§ **SHORT EXERCISE 1**
In the Ariel Pink interview, copy word for word the part that opens with the words containing "Ariel Pink is" and closes with "modern artistic arena.".
§ **SHORT EXERCISE 2**
Translate into Spanish this sentence from the Ariel Pink interview: "This physical act and financial transaction fostered respect between artist and audience."
§ **SHORT EXERCISE 3**
List every person the Ariel Pink interview mentions by name.

Half comic, half melancholic: an interview with Ariel Pink.

Ariel Pink is taking interviews today. We are allotted 20 minutes each. At the 18-minute mark, two beeps tell us to wrap it up. It is an artificial setting for a conversation, but Ariel speaks with his characteristic honesty and candour.

I know more about the man than I do his music. That is a telling sentence; an indictment, perhaps, of us all — Ariel, myself and the modern artistic arena.

Once, people bought records. This physical act and financial transaction fostered respect between artist and audience. That is, we were more likely to listen to an album in full, and they could maintain an income without delving too far into corporate waters. Today we Google, we stream. We don’t listen too hard and we are very rarely invested, in any sense of the word. Despite this, or perhaps because of this, we swallow headlines and rush opinions. And Ariel Pink elicits some strong headlines. He has been accused of everything from misogyny to racism. In his most recent controversy, he said that Madonna was on a “downward slide” and made a casual mention of the Queen of Pop gyrating and pretending to be twenty years old. Grimes called him a “delusional misogynist”, bloggers fulfilled their daily quota and while we all cried repulsion, Ariel Pink released his new album, pom pom.

§ **DATA SUPPLIED**
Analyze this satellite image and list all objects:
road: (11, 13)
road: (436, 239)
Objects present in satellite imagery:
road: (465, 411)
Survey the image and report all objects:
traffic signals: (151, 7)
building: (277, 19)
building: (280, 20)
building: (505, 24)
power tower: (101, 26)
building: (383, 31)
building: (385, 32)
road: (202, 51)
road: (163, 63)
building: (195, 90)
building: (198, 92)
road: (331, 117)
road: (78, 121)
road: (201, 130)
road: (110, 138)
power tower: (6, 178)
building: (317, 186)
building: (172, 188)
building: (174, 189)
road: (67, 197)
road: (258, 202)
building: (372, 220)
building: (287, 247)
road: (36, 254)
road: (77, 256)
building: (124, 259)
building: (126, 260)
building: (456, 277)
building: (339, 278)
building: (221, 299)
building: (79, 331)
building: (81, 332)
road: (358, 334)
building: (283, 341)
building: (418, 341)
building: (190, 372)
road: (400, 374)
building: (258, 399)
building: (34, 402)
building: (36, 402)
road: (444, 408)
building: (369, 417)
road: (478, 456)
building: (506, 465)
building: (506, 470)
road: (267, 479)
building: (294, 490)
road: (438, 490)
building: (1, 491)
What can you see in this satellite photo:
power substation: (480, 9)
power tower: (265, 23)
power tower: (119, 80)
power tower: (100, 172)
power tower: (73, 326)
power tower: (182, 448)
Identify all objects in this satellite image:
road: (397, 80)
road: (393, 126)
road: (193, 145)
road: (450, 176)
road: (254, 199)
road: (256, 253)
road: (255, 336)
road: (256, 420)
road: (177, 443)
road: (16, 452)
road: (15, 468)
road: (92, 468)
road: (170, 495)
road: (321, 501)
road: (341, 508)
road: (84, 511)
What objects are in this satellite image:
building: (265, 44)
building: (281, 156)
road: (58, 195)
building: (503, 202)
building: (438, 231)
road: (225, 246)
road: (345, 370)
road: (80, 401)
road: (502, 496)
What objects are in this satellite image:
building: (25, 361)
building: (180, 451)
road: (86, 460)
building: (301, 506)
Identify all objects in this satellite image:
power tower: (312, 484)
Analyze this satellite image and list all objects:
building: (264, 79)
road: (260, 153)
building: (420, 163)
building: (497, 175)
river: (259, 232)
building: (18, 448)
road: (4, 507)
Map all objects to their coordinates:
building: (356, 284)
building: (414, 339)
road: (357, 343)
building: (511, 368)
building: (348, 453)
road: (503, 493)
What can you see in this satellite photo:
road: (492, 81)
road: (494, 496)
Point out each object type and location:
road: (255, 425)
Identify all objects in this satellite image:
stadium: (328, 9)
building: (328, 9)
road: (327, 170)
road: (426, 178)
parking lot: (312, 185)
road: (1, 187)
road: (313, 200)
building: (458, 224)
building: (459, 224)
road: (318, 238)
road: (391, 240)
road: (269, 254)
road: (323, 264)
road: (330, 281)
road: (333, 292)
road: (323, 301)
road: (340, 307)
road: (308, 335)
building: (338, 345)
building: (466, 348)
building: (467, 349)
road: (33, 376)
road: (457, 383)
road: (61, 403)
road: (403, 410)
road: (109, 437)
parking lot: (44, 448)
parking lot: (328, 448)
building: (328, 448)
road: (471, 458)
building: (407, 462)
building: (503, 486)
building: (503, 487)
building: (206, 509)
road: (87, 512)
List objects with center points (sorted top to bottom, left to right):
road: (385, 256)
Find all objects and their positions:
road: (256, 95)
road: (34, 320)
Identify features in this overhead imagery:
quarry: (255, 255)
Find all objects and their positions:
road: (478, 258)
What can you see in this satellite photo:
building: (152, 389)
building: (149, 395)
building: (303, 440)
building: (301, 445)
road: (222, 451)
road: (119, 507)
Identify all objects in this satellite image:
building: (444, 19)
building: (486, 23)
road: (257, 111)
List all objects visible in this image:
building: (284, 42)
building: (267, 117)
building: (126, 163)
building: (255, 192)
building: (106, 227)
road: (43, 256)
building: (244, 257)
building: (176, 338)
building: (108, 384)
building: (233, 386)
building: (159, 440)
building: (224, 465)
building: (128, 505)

§ **EXERCISE RESULT 1**
Ariel Pink is taking interviews today. We are allotted 20 minutes each. At the 18-minute mark, two beeps tell us to wrap it up. It is an artificial setting for a conversation, but Ariel speaks with his characteristic honesty and candour.

I know more about the man than I do his music. That is a telling sentence; an indictment, perhaps, of us all — Ariel, myself and the modern artistic arena.

§ **EXERCISE RESULT 2**
Este acto físico y esta transacción financiera fomentaban el respeto entre el artista y el público.

§ **EXERCISE RESULT 3**
Ariel Pink, Madonna, Grimes